DNA-based antibody gene transfer aims to administer plasmid DNA (pDNA) encoding one or multiple monoclonal antibodies (mAbs). This allows the patient’s body to express the mAbs in vivo for a prolonged period of time, bypassing the expensive and complex production and frequent parenteral administration of proteins. The tumor presents an appealing delivery site, allowing local expression of anticancer drugs, but has not yet been evaluated for DNA-based mAbs. The current study aimed to demonstrate proof of concept for intratumoral (IT) gene transfer of two checkpoint-inhibiting mAbs.

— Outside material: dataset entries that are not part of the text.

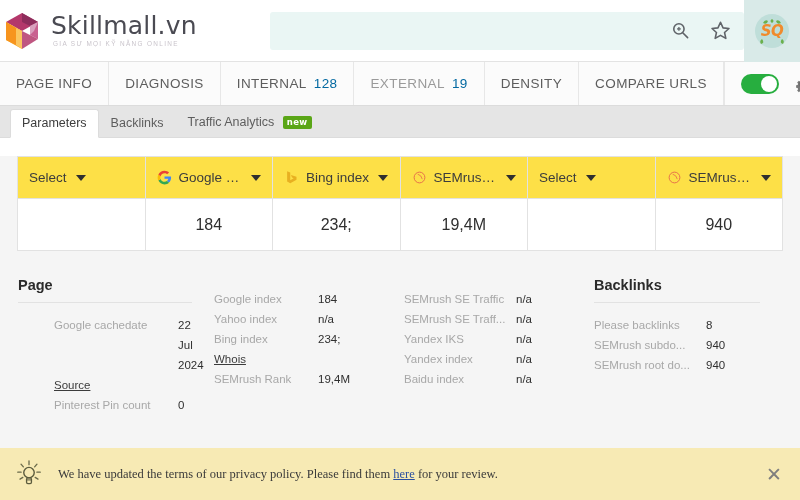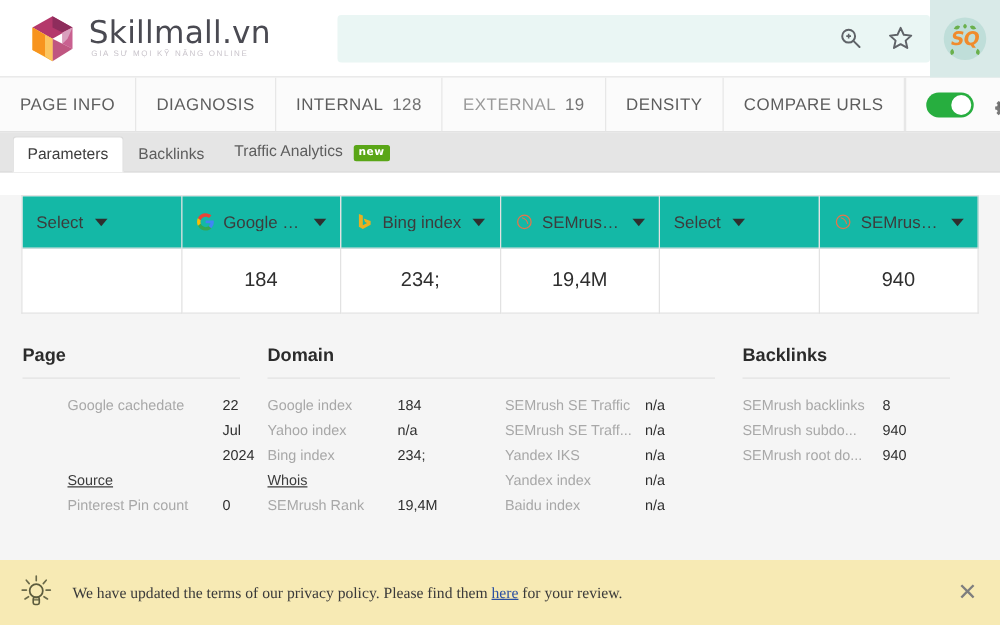--- a/index.html
+++ b/index.html
@@ -15,21 +15,21 @@
   .topbar {
     position: relative;
     height: 62px;
     display: flex;
     align-items: center;
     background: #ffffff;
     border-bottom: 1px solid #e3e3e3;
   }
   .logo-wrap {
     display: flex; align-items: center;
-    padding-left: 20px; width: 270px; flex: 0 0 270px;
+    padding-left: 0; width: 270px; flex: 0 0 270px;
     height: 62px;
   }
   .logo-mark { width: 44px; height: 44px; flex: 0 0 44px; }
   .logo-text { margin-left: 7px; line-height: 1; }
   .logo-title {
     font-size: 25px; color: #4a4a52; letter-spacing: .2px;
     font-family: "DejaVu Sans", sans-serif; font-weight: 400;
   }
   .logo-tagline {
     font-size: 6.4px; color: #c9c4cb; letter-spacing: 1.35px;
@@ -81,21 +81,21 @@
   }
   .tab {
     display: flex; align-items: center;
     padding: 0 16px;
     font-size: 13.5px; letter-spacing: .4px;
     color: #5d5d5d;
     border-right: 1px solid #e7e7e7;
     cursor: pointer; white-space: nowrap;
     font-family: "Liberation Sans", sans-serif;
   }
-  .tab .cnt { color: #737373; margin-left: 7px; font-size: 13.5px; }
+  .tab .cnt { color: #0369a1; margin-left: 7px; font-size: 13.5px; }
   .tab.muted { color: #9a9a9a; }
   .tab-spacer { flex: 1 1 auto; border-right: 1px solid #e7e7e7; }
   .tab-right {
     display: flex; align-items: center; gap: 12px;
     padding: 0 14px 0 16px;
   }
   .toggle {
     width: 38px; height: 20px; border-radius: 10px;
     background: #27ae3f; position: relative; cursor: pointer;
   }
@@ -140,21 +140,21 @@
   .content { background: #f5f5f5; height: 310px; position: relative; }
 
   table.params {
     width: 766px; margin: 18px auto 0;
     border-collapse: collapse;
     background: #fff;
     border: 1px solid #e2e2e2;
     table-layout: fixed;
   }
   table.params th {
-    background: #14b8a6;
+    background: #fde047;
     border: 1px solid #e2e2e2;
     height: 42px;
     font-size: 13.5px; font-weight: normal; color: #3c3c3c;
     text-align: right; padding: 0 11px;
     white-space: nowrap;
     cursor: pointer;
   }
   table.params td {
     border: 1px solid #e2e2e2;
     height: 52px;
@@ -422,21 +422,20 @@
             <span class="v"></span>
           </div>
           <div class="kv">
             <span class="k">Pinterest Pin count</span>
             <span class="v">0</span>
           </div>
         </div>
       </div>
 
       <div class="col-domain">
-        <div class="sec-title">Domain</div>
         <div class="domain-inner">
           <div class="dcol dcol1">
             <div class="kv-list">
               <div class="kv">
                 <span class="k">Google index</span>
                 <span class="v">184</span>
               </div>
               <div class="kv">
                 <span class="k">Yahoo index</span>
                 <span class="v">n/a</span>
@@ -479,21 +478,21 @@
               </div>
             </div>
           </div>
         </div>
       </div>
 
       <div class="col-back">
         <div class="sec-title">Backlinks</div>
         <div class="kv-list">
           <div class="kv">
-            <span class="k">SEMrush backlinks</span>
+            <span class="k">Please backlinks</span>
             <span class="v">8</span>
           </div>
           <div class="kv">
             <span class="k">SEMrush subdo...</span>
             <span class="v">940</span>
           </div>
           <div class="kv">
             <span class="k">SEMrush root do...</span>
             <span class="v">940</span>
           </div>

These mAbs often induce moderate response rates and carry a high risk of adverse events when delivered intravenously as proteins. To improve the low transfection efficiency of pDNA, we compared electroporation, a technique that employs local electrical pulses to make transient pores in cell membranes, with the pDNA-complexing agent in vivo-jetPEI in a subcutaneous MC38 mouse tumor model. Both methods are evaluated in the clinic for IT gene transfer. IT electroporation of a luciferase reporter pDNA resulted in a strong, local expression in the tumor that remained stable for at least ten days. IT injection of in vivo-jetPEI-pDNA complexes led to two logs lower IT expression that mostly did not exceed the background. Remarkably, expression was also detected in the lungs, presumably due to systemic leakage of the in vivo-jetPEI-pDNA complexes. Accordingly, electroporation was selected as the optimal IT transfection method. To assess the efficacy and pharmacokinetics of IT mAb gene electrotransfer, DNA-based anti-CTLA-4 and anti-PD-1 mAbs, alone or in combination, were delivered to the tumor of MC38-bearing mice. IT mAb expression gave up to 20% complete tumor regressions, with only transient mAb plasma levels in the ng/ml to low µg/ml range. IT gene transfer also generated a systemic anti-tumor response, illustrated by abscopal effects in distant untreated tumors and prolonged protection of cured mice against a tumor rechallenge. In summary, IT electroporation resulted in more efficient and tumor-specific pDNA transfection compared to in vivo-jetPEI. The IT delivery of DNA-based checkpoint inhibitors evoked both local and systemic anti-tumor responses with limited systemic mAb exposure, suggesting a favorable biosafety. Ongoing studies evaluate other (mAb) combination therapies to further improve responses and to demonstrate the versatility of the gene transfer approach.